* begin *

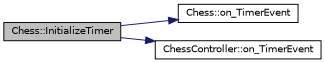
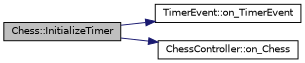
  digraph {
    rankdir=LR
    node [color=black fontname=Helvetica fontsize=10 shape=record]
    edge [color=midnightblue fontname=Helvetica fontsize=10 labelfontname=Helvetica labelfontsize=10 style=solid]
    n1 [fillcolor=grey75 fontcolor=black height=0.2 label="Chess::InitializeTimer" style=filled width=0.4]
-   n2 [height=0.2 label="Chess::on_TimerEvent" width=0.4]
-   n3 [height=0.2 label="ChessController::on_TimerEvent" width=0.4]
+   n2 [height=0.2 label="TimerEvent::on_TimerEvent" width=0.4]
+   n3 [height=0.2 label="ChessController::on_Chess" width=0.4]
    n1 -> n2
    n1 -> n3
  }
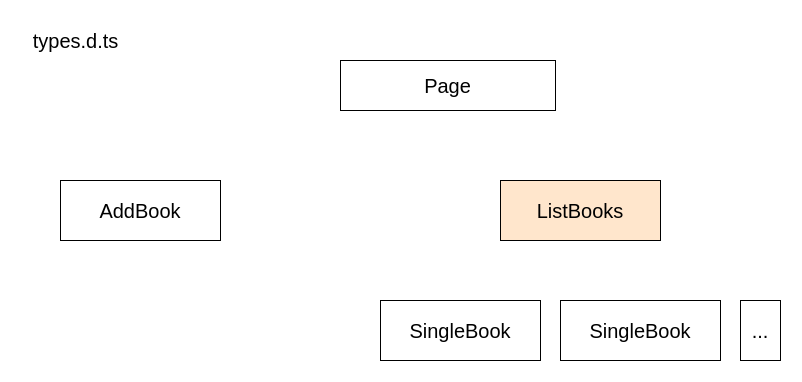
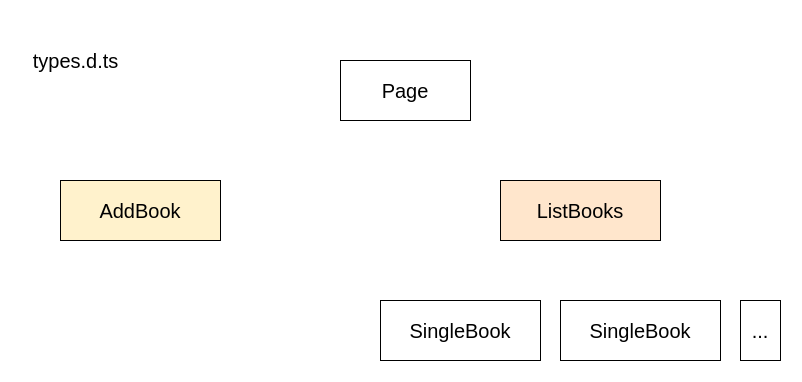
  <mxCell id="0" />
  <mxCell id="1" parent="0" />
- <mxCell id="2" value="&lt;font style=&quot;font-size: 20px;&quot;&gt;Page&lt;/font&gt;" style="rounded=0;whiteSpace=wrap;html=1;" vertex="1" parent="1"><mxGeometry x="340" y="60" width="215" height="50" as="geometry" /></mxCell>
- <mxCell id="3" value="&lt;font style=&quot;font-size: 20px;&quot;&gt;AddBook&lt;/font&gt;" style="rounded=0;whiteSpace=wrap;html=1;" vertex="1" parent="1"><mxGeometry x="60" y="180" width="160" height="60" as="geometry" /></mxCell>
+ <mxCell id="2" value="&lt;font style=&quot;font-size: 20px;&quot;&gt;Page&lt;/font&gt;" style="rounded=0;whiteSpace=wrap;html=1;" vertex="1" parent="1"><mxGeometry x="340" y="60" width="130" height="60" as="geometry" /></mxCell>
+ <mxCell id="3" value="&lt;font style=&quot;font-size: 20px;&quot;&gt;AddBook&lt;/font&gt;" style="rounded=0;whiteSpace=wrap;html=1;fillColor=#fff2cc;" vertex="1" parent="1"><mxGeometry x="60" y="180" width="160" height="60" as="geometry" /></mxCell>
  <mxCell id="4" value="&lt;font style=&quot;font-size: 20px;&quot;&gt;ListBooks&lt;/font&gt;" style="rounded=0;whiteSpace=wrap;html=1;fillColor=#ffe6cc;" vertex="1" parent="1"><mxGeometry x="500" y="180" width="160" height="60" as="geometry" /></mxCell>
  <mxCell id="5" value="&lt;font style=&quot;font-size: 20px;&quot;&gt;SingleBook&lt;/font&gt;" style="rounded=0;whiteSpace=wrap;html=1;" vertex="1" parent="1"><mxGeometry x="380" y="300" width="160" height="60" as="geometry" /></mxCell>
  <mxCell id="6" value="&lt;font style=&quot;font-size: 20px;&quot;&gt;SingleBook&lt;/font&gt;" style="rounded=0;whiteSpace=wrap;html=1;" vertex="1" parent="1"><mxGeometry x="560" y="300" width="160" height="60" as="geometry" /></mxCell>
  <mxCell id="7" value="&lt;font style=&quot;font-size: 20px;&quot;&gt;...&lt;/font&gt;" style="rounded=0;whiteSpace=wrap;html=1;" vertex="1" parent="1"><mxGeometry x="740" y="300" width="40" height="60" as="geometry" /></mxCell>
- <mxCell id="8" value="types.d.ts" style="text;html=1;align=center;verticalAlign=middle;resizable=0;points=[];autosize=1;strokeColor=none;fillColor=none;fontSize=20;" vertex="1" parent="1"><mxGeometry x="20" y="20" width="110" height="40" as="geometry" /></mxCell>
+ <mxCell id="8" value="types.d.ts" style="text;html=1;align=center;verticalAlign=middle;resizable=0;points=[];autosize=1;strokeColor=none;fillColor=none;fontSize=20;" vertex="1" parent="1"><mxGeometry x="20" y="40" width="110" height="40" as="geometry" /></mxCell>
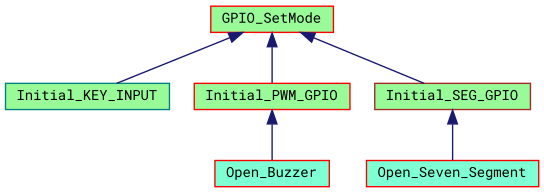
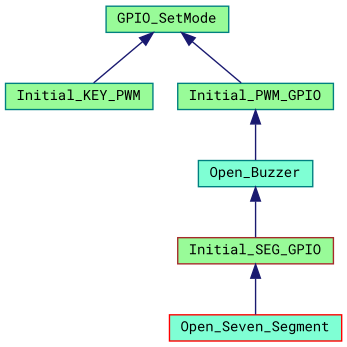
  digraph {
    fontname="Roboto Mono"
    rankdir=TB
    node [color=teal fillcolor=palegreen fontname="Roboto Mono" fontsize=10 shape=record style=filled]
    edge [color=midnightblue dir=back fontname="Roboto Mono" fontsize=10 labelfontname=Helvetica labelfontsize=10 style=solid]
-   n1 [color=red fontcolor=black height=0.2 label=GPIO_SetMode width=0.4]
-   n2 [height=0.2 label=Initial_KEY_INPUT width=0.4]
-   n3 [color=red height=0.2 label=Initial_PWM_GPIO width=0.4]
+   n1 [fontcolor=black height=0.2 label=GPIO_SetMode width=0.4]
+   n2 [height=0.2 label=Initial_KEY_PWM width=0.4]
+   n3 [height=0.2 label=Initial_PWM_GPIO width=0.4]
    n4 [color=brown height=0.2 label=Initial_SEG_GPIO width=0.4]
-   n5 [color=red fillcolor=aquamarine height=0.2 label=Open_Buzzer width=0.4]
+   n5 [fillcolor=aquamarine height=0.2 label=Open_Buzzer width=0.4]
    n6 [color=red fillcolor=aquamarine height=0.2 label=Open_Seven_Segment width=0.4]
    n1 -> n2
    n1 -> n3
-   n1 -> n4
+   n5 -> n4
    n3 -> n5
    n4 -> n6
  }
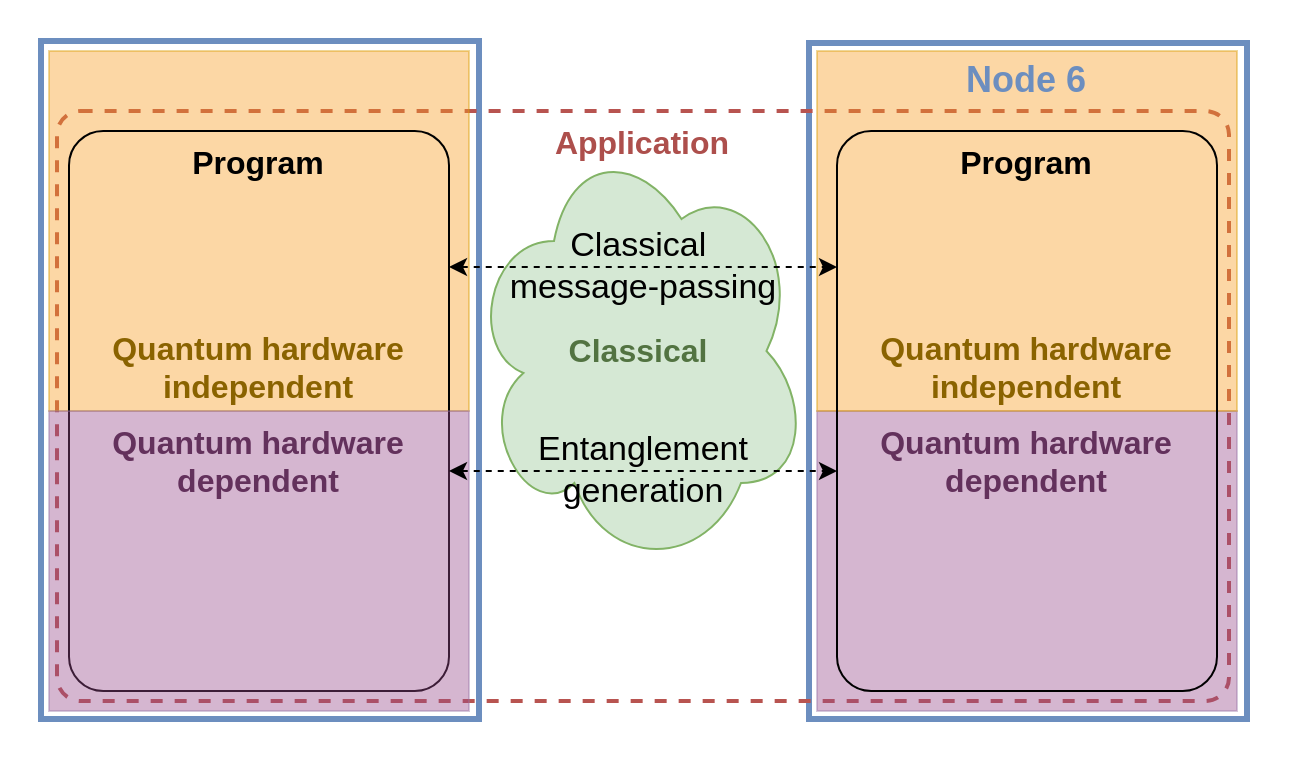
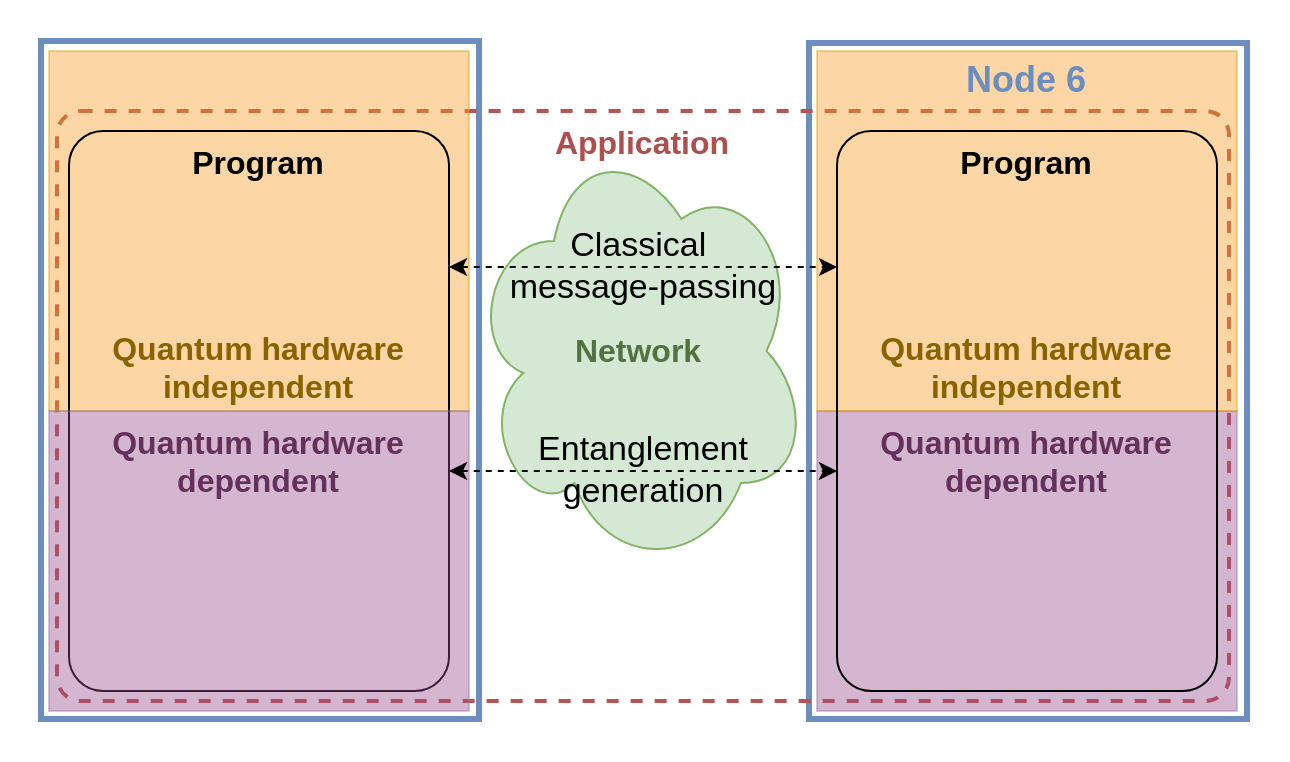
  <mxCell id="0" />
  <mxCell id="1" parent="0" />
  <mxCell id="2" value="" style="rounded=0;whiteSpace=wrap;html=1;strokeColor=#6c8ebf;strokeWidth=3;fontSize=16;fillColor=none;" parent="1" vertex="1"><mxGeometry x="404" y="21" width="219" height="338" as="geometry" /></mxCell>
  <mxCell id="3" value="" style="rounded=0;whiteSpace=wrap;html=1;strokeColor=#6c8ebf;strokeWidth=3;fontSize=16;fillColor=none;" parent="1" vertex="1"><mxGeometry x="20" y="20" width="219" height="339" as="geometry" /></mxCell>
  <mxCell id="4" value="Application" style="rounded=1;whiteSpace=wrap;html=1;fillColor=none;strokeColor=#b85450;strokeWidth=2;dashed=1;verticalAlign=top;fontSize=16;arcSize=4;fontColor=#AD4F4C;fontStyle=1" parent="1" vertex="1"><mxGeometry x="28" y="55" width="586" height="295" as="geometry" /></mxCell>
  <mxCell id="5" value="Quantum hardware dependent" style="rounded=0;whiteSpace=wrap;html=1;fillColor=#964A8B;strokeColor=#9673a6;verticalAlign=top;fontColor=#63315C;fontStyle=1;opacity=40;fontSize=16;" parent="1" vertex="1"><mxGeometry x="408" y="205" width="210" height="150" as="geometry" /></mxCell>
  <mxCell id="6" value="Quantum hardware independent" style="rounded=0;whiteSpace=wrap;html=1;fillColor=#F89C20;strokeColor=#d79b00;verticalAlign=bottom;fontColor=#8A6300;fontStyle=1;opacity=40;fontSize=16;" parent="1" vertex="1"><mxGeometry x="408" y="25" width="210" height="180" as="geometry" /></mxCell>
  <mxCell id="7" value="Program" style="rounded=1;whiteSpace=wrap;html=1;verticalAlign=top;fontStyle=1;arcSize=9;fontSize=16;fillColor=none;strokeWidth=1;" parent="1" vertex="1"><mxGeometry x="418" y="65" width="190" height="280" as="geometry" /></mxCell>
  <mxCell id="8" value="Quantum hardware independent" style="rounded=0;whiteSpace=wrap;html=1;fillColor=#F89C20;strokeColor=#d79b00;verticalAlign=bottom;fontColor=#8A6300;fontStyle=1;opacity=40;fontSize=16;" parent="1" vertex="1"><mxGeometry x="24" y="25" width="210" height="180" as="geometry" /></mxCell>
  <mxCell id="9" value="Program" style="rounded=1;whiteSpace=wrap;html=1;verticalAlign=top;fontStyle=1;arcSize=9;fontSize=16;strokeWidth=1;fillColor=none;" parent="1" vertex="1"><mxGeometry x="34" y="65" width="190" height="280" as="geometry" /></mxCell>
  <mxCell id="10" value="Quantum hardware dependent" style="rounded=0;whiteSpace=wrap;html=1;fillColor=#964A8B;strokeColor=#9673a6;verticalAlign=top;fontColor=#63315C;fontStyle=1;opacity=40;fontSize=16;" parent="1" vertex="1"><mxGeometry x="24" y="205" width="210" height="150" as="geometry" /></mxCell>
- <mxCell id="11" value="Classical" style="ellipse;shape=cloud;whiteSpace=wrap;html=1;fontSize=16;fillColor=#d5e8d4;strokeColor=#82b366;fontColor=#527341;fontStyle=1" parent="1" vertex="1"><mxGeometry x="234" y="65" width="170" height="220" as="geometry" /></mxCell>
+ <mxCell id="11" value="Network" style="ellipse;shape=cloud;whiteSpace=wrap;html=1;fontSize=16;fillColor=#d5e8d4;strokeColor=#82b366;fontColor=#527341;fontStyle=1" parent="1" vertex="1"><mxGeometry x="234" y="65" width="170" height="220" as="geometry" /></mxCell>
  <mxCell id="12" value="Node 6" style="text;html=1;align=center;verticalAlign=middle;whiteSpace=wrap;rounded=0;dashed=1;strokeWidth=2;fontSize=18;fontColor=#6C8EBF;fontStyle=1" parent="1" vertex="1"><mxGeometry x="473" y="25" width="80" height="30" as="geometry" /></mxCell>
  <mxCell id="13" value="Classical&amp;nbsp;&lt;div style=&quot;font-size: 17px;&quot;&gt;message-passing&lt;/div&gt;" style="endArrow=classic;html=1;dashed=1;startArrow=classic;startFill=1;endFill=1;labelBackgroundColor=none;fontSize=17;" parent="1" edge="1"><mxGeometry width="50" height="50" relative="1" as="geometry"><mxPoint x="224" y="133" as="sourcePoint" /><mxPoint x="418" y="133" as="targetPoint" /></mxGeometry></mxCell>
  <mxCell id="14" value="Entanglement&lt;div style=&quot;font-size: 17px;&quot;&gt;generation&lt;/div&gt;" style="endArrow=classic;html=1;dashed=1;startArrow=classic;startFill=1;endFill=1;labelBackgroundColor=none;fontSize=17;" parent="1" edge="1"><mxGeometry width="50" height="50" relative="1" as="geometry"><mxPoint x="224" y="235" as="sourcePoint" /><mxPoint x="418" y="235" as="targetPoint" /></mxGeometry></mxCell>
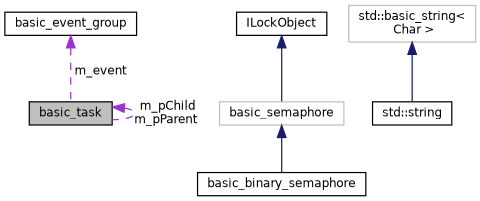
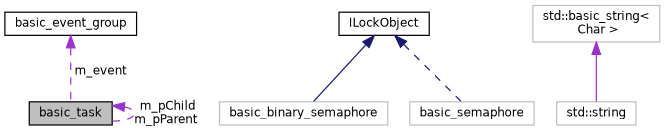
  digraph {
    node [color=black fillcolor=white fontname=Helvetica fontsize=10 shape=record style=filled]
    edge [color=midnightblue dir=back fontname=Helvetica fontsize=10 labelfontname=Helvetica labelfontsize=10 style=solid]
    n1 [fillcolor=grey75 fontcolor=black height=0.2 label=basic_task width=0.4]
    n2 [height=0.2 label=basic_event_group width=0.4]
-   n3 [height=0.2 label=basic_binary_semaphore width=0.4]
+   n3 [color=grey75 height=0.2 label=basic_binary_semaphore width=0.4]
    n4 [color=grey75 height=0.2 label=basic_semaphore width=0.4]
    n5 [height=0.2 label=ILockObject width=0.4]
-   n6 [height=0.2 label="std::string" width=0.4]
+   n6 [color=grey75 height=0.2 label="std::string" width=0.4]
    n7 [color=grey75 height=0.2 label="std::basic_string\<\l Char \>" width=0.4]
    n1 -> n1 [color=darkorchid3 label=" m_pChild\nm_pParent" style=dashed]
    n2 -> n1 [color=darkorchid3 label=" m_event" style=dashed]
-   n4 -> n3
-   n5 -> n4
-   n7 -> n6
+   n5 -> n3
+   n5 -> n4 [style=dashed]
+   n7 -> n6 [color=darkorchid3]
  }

* end *

▶ _Given task_
Extract every line of the material above that contains the string "Mono".

▶ _Exercise output_
    fontname="Roboto Mono"
    node [color=teal fillcolor=palegreen fontname="Roboto Mono" fontsize=10 shape=record style=filled]
    edge [color=midnightblue dir=back fontname="Roboto Mono" fontsize=10 labelfontname=Helvetica labelfontsize=10 style=solid]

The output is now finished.